Suspension or revocation of registration
Effective registration isn’t the end of regulatory oversight for financial professionals and issuers. Registrations must be renewed annually, and the state administrator continues to monitor activity in the securities markets. Broker-dealers and investment advisers must update the administrator when a material (significant) aspect of the business changes. In addition, agents and investment adviser representatives (IARs) must notify the administrator if a new event or circumstance puts their registration at risk.
There are two primary punitive actions the state administrator may take against a registered person: suspension and revocation.
A suspension temporarily removes a person’s registration, preventing them from operating in the industry for a specified period (often weeks to months).
A revocation permanently removes a person’s registration and is more serious.
As with denial, suspensions and revocations may occur only if two requirements are met:
The action must be in the public interest.
One of the following circumstances must exist:
Finding misleading or false information on the registration application*
Any of the following occurred within the past 10 years:
Violation of a state or federal securities law
Any felony conviction
A securities-related misdemeanor conviction
Enjoined by a court from engaging in the securities industry
Is subject to regulatory action by another state administrator
Engaging in dishonest or unethical practices
Insolvency
Violated a foreign securities law within the past 5 years
Is not qualified due to lack of experience**, training, or knowledge
Failure to supervise employees (broker-dealers and investment advisers only)
Failure to pay appropriate filing fees (including renewal fees)
*The administrator may not take any punitive action against a registered person based on information that was known when effective registration was granted. However, suspension or revocation may occur if the information disclosed is found to be misleading or false after effective registration is granted.
**Registration cannot be suspended or revoked solely based on lack of experience (although it can be denied solely for a lack of training or knowledge). However, an application can be denied due to a combination of lack of experience plus lack of training and/or knowledge.
You’ll notice this list is almost identical to the denial list. The key difference is timing: for suspension or revocation, the issue was either not properly disclosed at the time of application or it occurred after registration became effective.
Registered persons and issuers are responsible for notifying the administrator promptly if any of these events occur (for example, an agent being convicted of a felony). The administrator then decides what action, if any, is appropriate.
*Promptly typically means as soon as possible, but no later than 30 days after the event.

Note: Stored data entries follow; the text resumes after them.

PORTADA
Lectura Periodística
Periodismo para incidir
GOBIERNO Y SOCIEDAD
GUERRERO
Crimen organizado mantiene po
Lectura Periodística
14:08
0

As with denial, the state administrator must meet these three requirements for a suspension or revocation to take effect:
Appropriate prior notice to the applicant
Opportunity for hearing is provided
Disclosure of written facts and findings of law
The structure is the same:
Appropriate notice must be provided.
The affected person may request a hearing within 60 days to appeal the decision.
Once requested, the hearing must be scheduled within 15 days.
The administrator must provide a written summary of the reason(s) for the suspension or revocation.